Robin hastened to take charge, as though by commanding the action he might control the damage. “Do you agree to no interference?”
“Just so. This matter is between the two of us only.”
“Then take heed,” Robin insisted. “Whatever you do, no blows above the neck. If you deal a split lip or black eye I'll run home straight and swear I never saw you this night. And don't cripple each other, or the Company will have your heads. Whoever is down for five counts loses the match. And if—”
“God save us!” one of the boys gasped. He was staring fixedly at a point beyond Robin's head, and all of us followed his gaze toward the rough oval burned in the ceiling. At the far end of this opening our eyes caught a movement, and a sound—a lonely creaking sound, the protest of old timbers groaning under an unaccustomed weight. The draft created by our fire had caused the motion of an object hung from the rafter of an upstairs room.
It was a long shape, ill-defined at first until its slow rotation revealed a pair of slipper-shod feet. Casting upward, my eyes took in a long gown, such as a scholar or clerk might wear, stiff arms, spread fingers, a belted waist … the face remained in shadow.
“Richard,” Robin whispered. “What is this place?”
I grabbed the nearest torch and bounded up the stairs. With all five pairs of eyes on me, I crept along the edge of the charred floor and stopped near the body, torch aloft. And waited, my heart pounding violently, for the revolving form to reveal
itself.
He turned toward my light as though irresistibly drawn: the jutting cheek bone, the high-bridged nose, the skewed mouth, the bulging, light-colored eyes of Matthew Merry.
I threw the torch on the bonfire below, bolted for a window— mangling the beggar's canvas bed once again—and threw up the pint of ale that had set so uneasily on my stomach.
Nat, Hal, and Jamie bolted. Kit and Robin stayed to see me home. Robin was almost undone, but Kit pulled together quickly and by the time we crossed the Bridge, he seemed in complete possession of himself. As for me, though I felt somewhat steadier after losing the ale, a solid core of dread remained.
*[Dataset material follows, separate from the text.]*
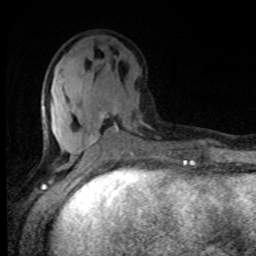
Breast MRI, one axial slice; position 35 of 80 along the scan axis; cropped to one breast; dynamic contrast-enhanced series, time point 2 of 8 at this slice position (early post-contrast); 1.5 T; TE 4.2 ms, TR 7 ms; 256 × 256 image matrix. Female patient.
Outlined on this slice (semi-automatic segmentation, software-assisted and operator-edited):
- enhancing-tissue mask used for the functional tumour volume (all voxels passing the contrast-enhancement thresholds inside the analysis volume; usually the tumour): box from (x=43, y=79) to (x=152, y=150) px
Of course I had to tell them something, and what I said was mostly truth: that the house belonged to my aunt, a secret papist who had fled during the unrest of that summer, and I had made one visit since to see what remained of it. But I claimed ignorance of the hanging man, or of anything that might have transpired there after the house was looted. After a few questions, they pressed for no more and seemed convinced that I was as ignorant as they. It might have been the finest acting work of my life thus far.
We all agreed the man had died recently, like that very day. “He's stiff, that's why,” Kit explained. “This should be reported.”
Robin quaked at the thought, though to say true he had not stopped quaking since we left Anne Billings' house. “Not by us!”
“Who then, pray?”
“What does it matter? The Company will hang us up by the thumbs if we tangle ourselves in a murder.”
“Who said murder? Why not a suicide?”
I did not think so. I had seen many criminals hang and knew how they struggled. Even a suicide would struggle at the last, and I had seen no signs of that—no clawing, no mark of fingernails at the neck, no clenching of the jaw. Merry's face looked almost serene, as though he had submitted peacefully. My guess, after thinking it over in the clear night air, was that he was knocked senseless and then strung up. But I said nothing.
“Murder or suicide matters not,” Robin whined. “It's a coil that we are best out of.”